Correspondents Notebook - Bhutan
I have just returned from an assignment in Bhutan. Bhutan I hear you say, now I’ve heard of the place but I’m not sure exactly where it is nor do I know much about it.
Well let me take you there briefly to give you some sense of this land locked Buddhist kingdom high up in the eastern Himalayas. Bhutan is a small country and has a population of around 600,000.
Close your eyes for a minute…you’re in Bhutan’s capital, Thimphu…..at around two and half thousand metres above sea level….it’s not big, it’s home to about 60,000 people but growing steadily as the country continues its path to development…..
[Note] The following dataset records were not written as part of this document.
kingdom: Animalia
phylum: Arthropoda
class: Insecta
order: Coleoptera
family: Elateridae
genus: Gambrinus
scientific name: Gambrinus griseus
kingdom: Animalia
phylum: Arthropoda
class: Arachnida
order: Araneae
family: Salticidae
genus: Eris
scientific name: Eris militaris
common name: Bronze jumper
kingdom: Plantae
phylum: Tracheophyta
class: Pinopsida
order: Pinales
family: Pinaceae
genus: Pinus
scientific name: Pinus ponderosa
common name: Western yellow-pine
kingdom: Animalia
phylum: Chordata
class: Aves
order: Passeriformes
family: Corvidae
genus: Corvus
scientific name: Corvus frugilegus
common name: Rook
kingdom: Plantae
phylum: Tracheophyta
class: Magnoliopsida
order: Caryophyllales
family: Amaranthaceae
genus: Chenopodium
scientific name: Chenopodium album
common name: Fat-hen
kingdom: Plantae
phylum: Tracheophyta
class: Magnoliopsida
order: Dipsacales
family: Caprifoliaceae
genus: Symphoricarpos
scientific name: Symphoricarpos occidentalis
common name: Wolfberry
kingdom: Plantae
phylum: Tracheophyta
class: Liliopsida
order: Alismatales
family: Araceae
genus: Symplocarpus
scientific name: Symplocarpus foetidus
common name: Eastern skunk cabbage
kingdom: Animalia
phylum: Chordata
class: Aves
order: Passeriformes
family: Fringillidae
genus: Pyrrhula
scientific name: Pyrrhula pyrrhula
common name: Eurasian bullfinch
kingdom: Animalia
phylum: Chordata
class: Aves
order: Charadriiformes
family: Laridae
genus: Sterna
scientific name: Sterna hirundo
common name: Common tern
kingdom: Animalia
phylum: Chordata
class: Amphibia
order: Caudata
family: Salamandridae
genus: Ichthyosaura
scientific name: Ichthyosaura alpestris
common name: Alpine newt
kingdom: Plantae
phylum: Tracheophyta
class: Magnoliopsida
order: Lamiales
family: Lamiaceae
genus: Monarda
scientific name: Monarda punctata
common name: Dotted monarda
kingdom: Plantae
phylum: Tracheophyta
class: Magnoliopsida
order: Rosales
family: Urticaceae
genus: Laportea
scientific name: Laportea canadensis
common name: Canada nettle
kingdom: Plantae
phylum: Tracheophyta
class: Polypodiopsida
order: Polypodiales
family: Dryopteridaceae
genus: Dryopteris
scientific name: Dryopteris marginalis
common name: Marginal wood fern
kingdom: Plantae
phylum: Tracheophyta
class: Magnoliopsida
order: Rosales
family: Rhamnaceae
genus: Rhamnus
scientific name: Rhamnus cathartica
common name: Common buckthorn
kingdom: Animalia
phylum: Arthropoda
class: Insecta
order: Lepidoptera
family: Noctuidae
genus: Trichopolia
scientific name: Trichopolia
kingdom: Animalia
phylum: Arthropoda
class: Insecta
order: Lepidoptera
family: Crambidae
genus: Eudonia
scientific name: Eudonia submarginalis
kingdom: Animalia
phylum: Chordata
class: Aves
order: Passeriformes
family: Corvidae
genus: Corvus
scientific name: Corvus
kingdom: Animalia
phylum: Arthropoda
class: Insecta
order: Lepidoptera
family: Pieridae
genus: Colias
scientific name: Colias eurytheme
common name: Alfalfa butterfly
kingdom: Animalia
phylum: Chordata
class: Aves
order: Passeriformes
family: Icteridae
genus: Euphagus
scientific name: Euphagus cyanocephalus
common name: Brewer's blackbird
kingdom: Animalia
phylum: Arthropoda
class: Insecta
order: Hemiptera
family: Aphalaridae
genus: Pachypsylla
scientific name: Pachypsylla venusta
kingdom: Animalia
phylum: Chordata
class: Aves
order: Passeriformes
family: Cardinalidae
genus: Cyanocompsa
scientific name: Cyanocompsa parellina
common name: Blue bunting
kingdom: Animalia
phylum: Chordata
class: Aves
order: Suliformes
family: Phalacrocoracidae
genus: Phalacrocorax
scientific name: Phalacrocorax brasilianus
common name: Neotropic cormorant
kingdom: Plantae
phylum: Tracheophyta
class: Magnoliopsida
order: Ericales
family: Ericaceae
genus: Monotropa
you’re surrounded by snow-capped mountains…..it’s the end of winter and there’s a hint of spring in the air….there’s a river running through Thimphu, the Wan Chu it’s crystal clear …..at one end of town there’s a Dzong….there are many Dzongs throughout Bhutan.....these fortress like structures serve as both religious and administrative centres….prayer flags flutter everywhere.
There’s no obvious sense of the ‘west’ in Thimphu….it’s not that modernity has not reached here…..but there’s no MacDonalds or Coca Cola…no neon lights…..there’s no high rise…..five stories is about the limit here….and traffic’s not really a problem….there are no traffic lights in Thimphu.
Music and fade for….
Bhutan is famous for it’s bio-diversity….and has managed to maintain over 70% of its forests…One of the few places I visited outside Thimphu was Punakha, about 60 kilometres from the capital. It has an impressive Dzong situated at the confluence of two rivers and is the winter home of the largest group of monks in the country and the spiritual leader of the Monk body….
the drive to Punakha was breathtaking…..through what’s known as the Docula Pass, high up in the Himalayas…..the wild daphne was still in flower but there were early hints of rhododendron which must look spectacular when they’re in full bloom. One negative for me was the amount of litter on the roadside and in the capital as well…..plastic bottles, empty cartons and wrappers of all kinds. This is indeed a problem in Bhutan and one the authorities are trying to address.